<<<<
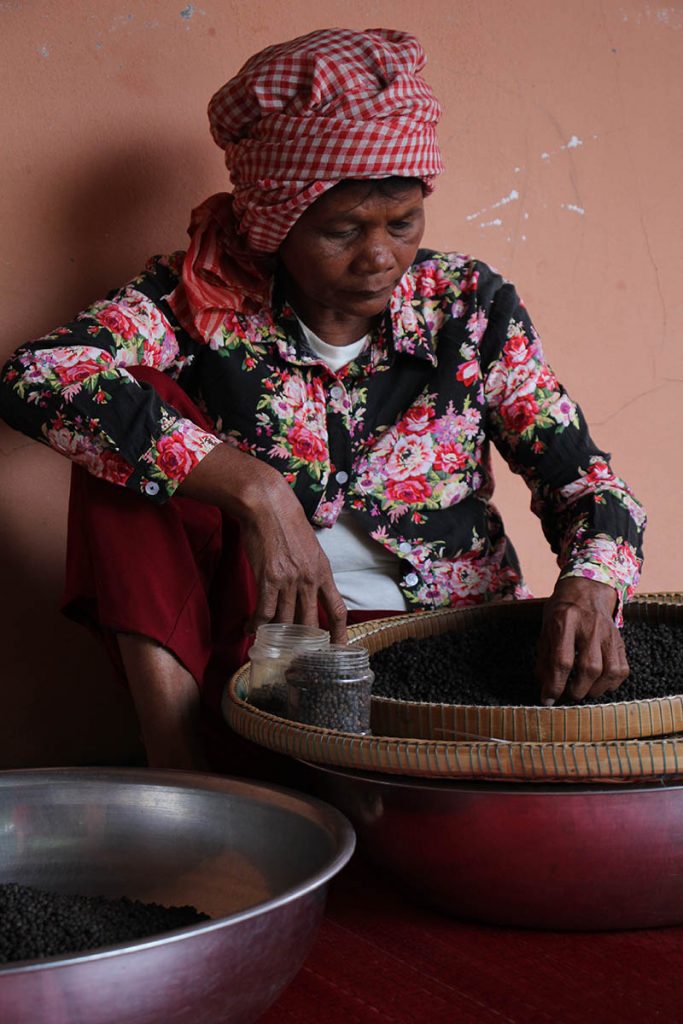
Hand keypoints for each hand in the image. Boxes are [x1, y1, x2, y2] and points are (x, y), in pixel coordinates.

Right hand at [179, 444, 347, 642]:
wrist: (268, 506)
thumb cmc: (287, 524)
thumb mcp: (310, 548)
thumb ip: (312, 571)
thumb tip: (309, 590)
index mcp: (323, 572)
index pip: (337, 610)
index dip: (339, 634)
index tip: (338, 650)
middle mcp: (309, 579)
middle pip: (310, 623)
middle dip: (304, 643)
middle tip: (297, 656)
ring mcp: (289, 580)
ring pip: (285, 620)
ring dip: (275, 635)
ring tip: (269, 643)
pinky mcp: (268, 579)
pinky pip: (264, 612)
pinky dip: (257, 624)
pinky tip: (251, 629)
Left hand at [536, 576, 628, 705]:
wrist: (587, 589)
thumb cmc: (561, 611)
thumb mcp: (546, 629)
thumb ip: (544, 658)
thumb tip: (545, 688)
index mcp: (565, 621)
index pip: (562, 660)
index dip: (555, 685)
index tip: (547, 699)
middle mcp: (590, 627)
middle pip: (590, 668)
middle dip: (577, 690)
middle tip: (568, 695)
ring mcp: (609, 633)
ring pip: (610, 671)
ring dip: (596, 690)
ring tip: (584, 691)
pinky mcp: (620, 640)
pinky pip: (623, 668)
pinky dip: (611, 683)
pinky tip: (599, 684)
>>>>
<<<<
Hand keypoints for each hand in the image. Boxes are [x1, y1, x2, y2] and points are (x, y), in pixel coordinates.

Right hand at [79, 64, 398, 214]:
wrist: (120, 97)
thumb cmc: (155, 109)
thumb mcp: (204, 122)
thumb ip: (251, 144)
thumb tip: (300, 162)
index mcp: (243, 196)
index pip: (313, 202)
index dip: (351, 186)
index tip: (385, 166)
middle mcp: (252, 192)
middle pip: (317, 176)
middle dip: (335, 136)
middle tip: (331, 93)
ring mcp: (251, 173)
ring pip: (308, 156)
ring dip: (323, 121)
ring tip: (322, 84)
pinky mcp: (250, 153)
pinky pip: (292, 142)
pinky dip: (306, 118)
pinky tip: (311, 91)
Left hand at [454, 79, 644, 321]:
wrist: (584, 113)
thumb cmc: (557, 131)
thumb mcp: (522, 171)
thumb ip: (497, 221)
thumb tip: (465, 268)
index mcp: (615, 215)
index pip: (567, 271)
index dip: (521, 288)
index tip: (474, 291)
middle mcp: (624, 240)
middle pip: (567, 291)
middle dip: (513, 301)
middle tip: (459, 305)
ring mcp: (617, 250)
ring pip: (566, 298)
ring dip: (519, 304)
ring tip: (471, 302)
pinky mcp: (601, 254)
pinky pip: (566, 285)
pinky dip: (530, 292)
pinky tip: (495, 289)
>>>>
TASK STATEMENT »
Return only the stretch of the material above from the line holding "middle tip: (459, 305)" through the line holding "pinky tip: (495, 289)", copied exactly.

SOLVED EXERCISE »
middle tip: (459, 305)
ring mcp: (617, 250)
ring pip: (566, 298)
ring dip: (519, 304)
ring tip: (471, 302)
pinky mcp: (601, 254)
pinky pip: (566, 285)
pinky dip: (530, 292)
pinky tip: (495, 289)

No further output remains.